### [WHAT TO PRODUCE]
Pictures excluded, copy every record that follows exactly as it appears.

[Opening RECORDS FOR PROCESSING section]

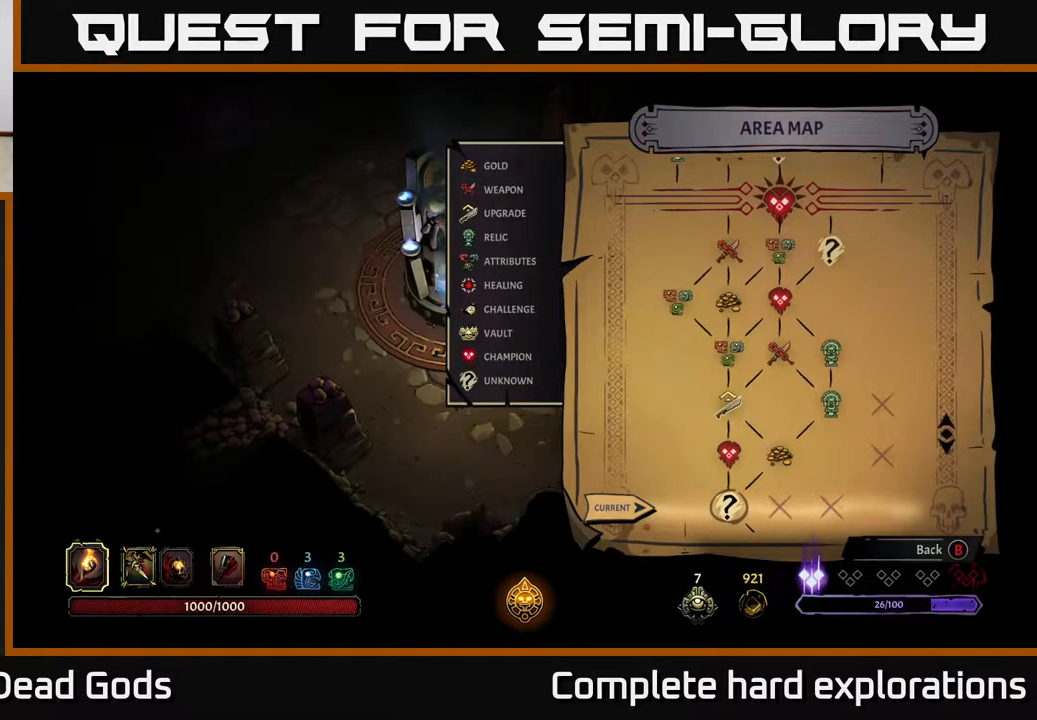
{"buttons": [], "left_stick": "center", "right_stick": "center", "events": []}
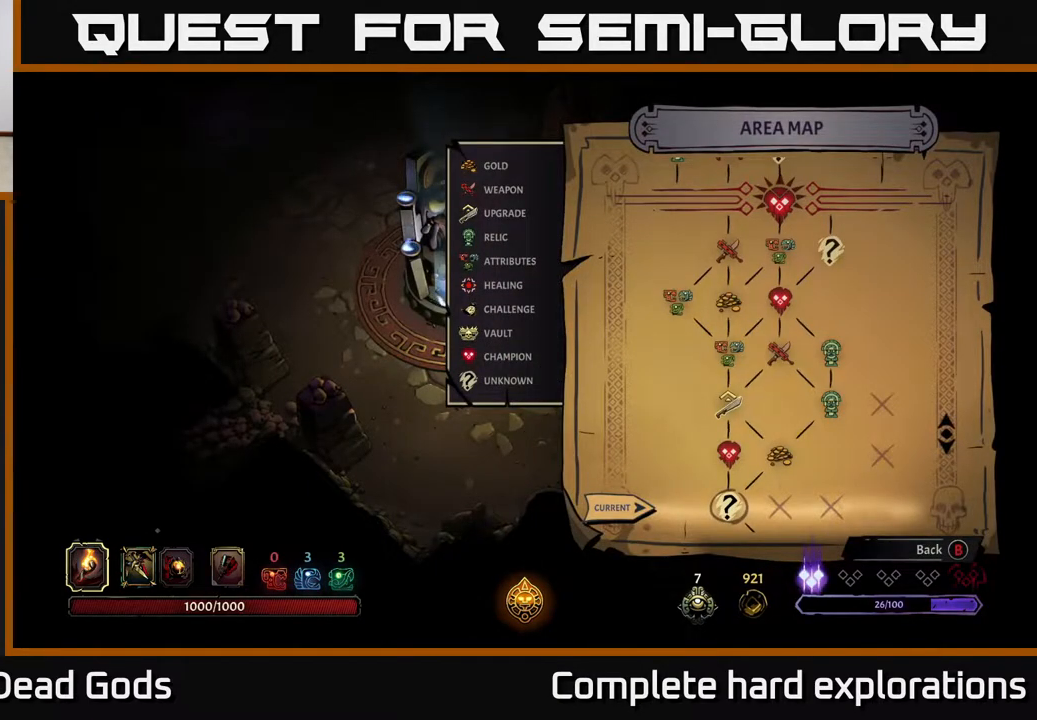
{"buttons": [], "left_stick": "center", "right_stick": "center", "events": []}
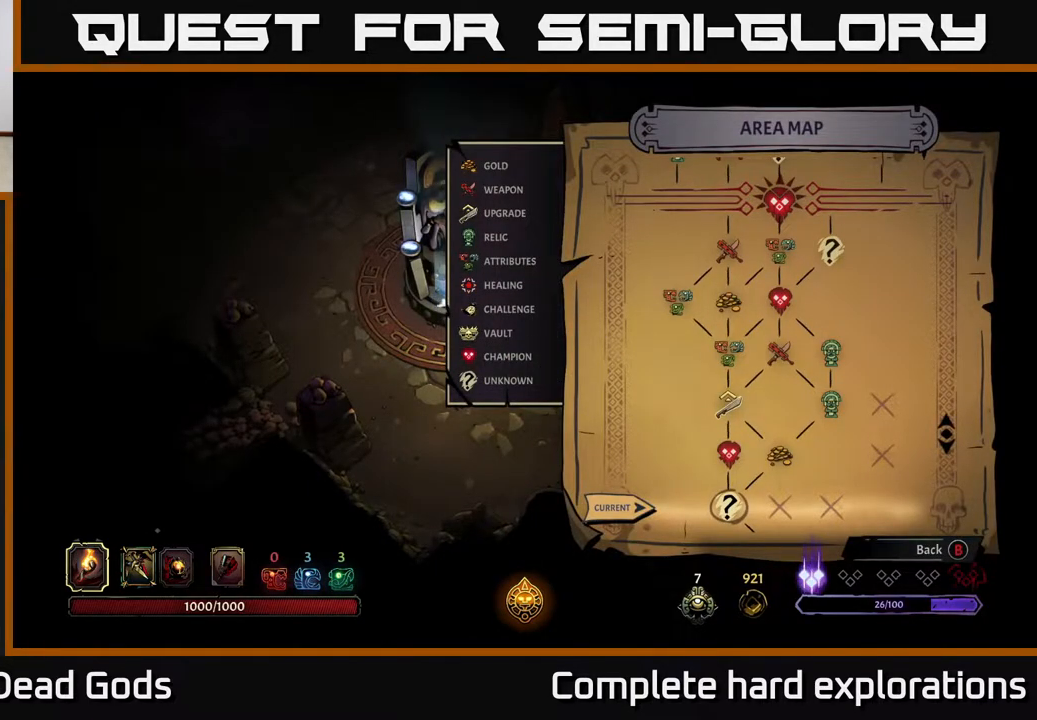
{"buttons": [], "left_stick": "center", "right_stick": "center", "events": []}
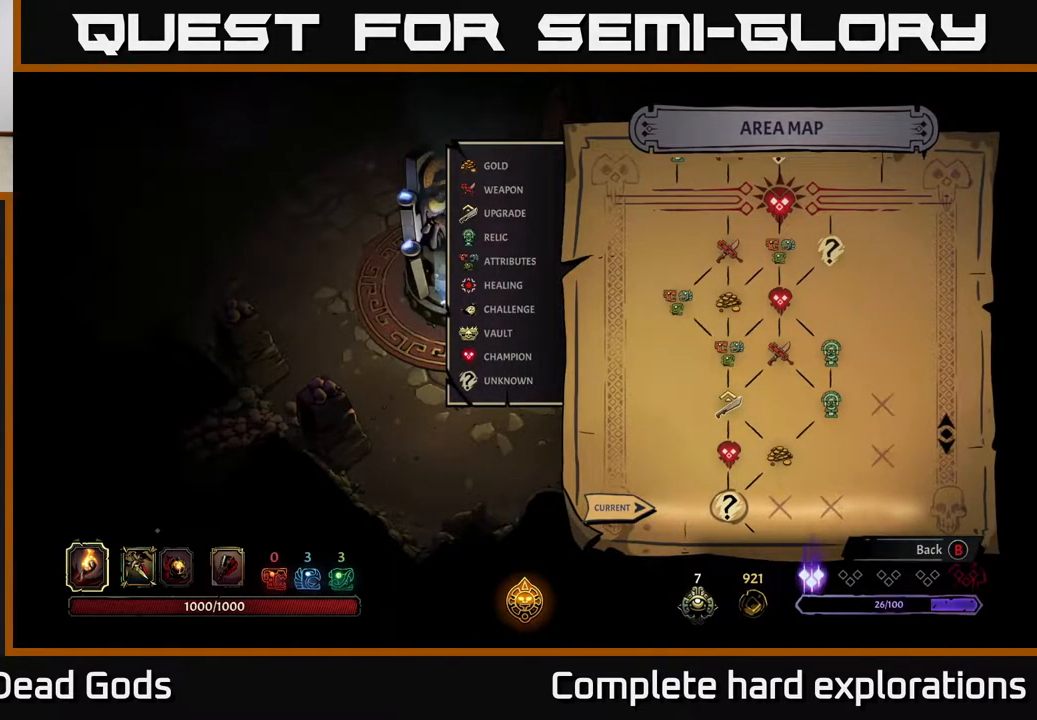
{"buttons": [], "left_stick": "center", "right_stick": "center", "events": []}
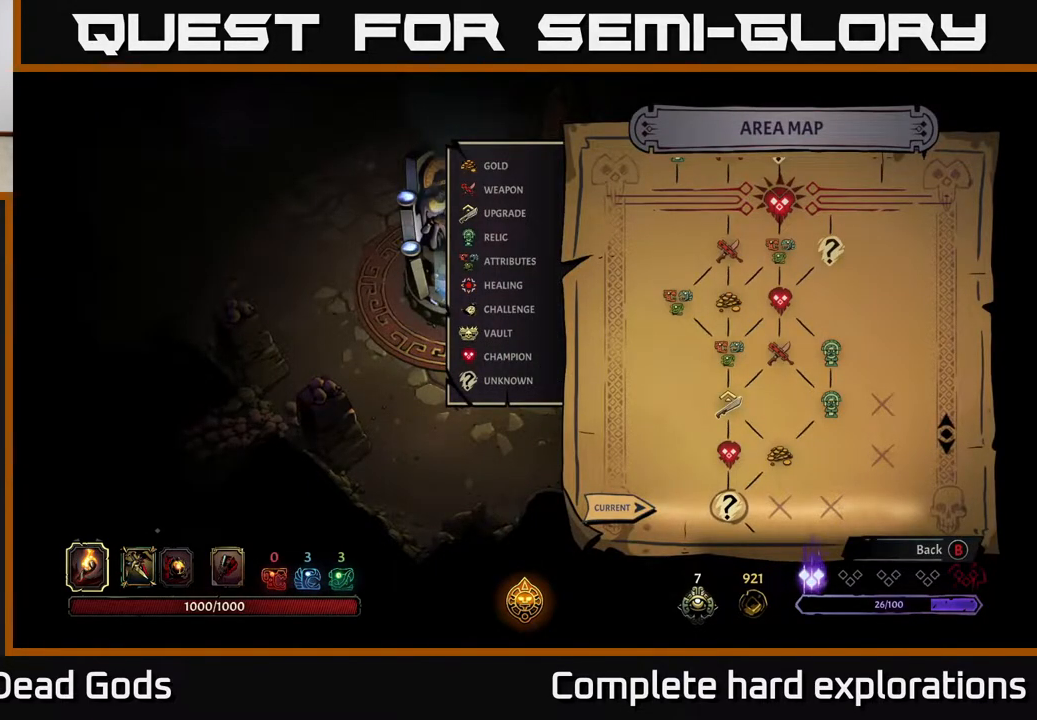
{"buttons": [], "left_stick": "center", "right_stick": "center", "events": []}
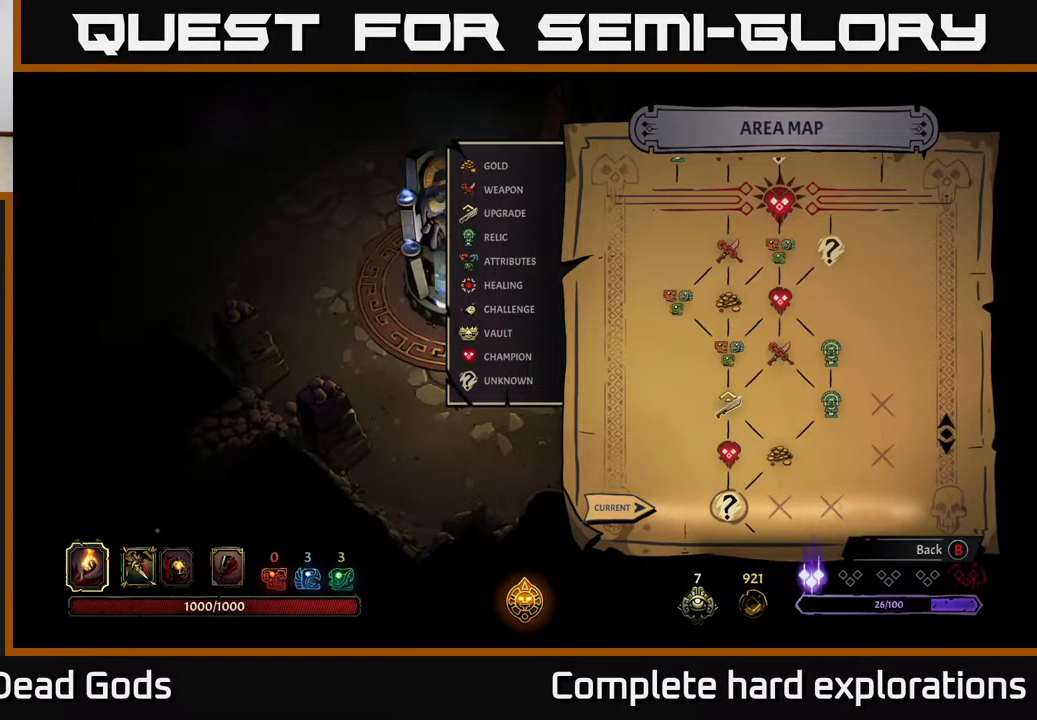
{"buttons": [], "left_stick": "center", "right_stick": "center", "events": []}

[Closing RECORDS FOR PROCESSING section]

### [EXERCISE RESULT]
{"buttons": [], "left_stick": "center", "right_stick": "center", "events": []}
{"buttons": [], "left_stick": "center", "right_stick": "center", "events": []}
{"buttons": [], "left_stick": "center", "right_stick": "center", "events": []}
{"buttons": [], "left_stick": "center", "right_stick": "center", "events": []}
{"buttons": [], "left_stick": "center", "right_stick": "center", "events": []}
{"buttons": [], "left_stick": "center", "right_stick": "center", "events": []}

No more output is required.